The bridge. JAMES WYNESS
(Green Field Recordings 2011)
One of the most exciting aspects of a field recording session is the feeling of becoming an explorer who suddenly falls within a completely new perceptive dimension.
It is sufficient to wear a pair of headphones and press the record button to be shifted into a new reality: even the most familiar environment seems to offer us new listening perspectives. It is like discovering every time an augmented reality with a much more complex level of interactions.
Often field recordings bring up schemes or patterns, but other times field recordings make us deeply aware of the high level of randomness that rules the world we live in.
“The Bridge” by James Wyness is a good example of the mixture of the two aspects above mentioned: patterns and randomness.
This audio work is an investigation of sonic phenomena in the Scottish Borders and North Northumberland and it focus its attention around the footbridge over the River Teviot.
The bridge, which is the main audio source of the recordings, has been “excited” in various way and the different sonic responses have been recorded using several techniques and varieties of microphones.

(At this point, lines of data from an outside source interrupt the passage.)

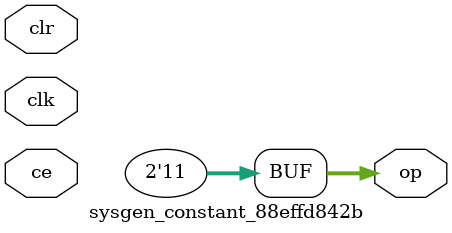
<source format=v>
module sysgen_constant_88effd842b (
  output [(2 - 1):0] op,
  input clk,
  input ce,
  input clr);
  assign op = 2'b11;
endmodule
</source>
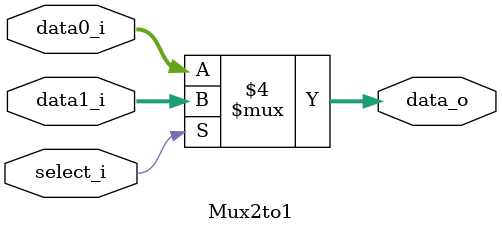
<source format=v>
module Mux2to1 (
    data0_i,
    data1_i,
    select_i,
    data_o
);

  parameter size = 32;

  //I/O ports
  input [size-1:0] data0_i;
  input [size-1:0] data1_i;
  input select_i;

  output [size-1:0] data_o;

  //Internal Signals
  reg [size-1:0] data_o;

  //Main function
  /*your code here*/

  always @(*) begin
    
    if (select_i==0) begin
      
      data_o=data0_i;
    
    end
    else begin

      data_o=data1_i;
    end

  end

endmodule

</source>
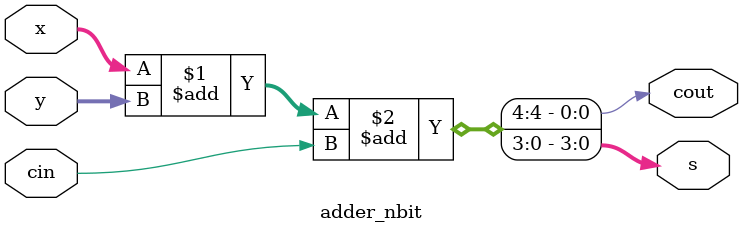
<source format=v>
module adder_nbit(x,y,cin,s,cout);
parameter n=4;
input [n-1:0]x,y;
input cin;
output [n-1:0]s;
output cout;
assign {cout,s}=x+y+cin;
endmodule

</source>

The final result is an engaging listening that blends the documentary purposes of the work with an approach that often can be found in sound installations.
In fact the bridge becomes here a true audio installation and it represents an open door to a new sonic environment.
Low rumbles, selected high frequencies and screeching noises have been layered and overlapped in order to form a moving mass of seething drones that evolves in the background while a dense collection of metallic noises builds up a detailed picture of the “new” bridge.
Field recordings such these make clear that the sound is just the result of a long process of interactions that eventually manifests itself in the form of vibrations.
The mechanical structure of the bridge is the instrument that has been played by the author and by the natural environment.
As every other traditional musical instrument the bridge provides different level of expressiveness and, as demonstrated by James Wyness, the work of the field recordist is not merely to record sounds, but instead it also consists in learning how to “play” these particular instruments.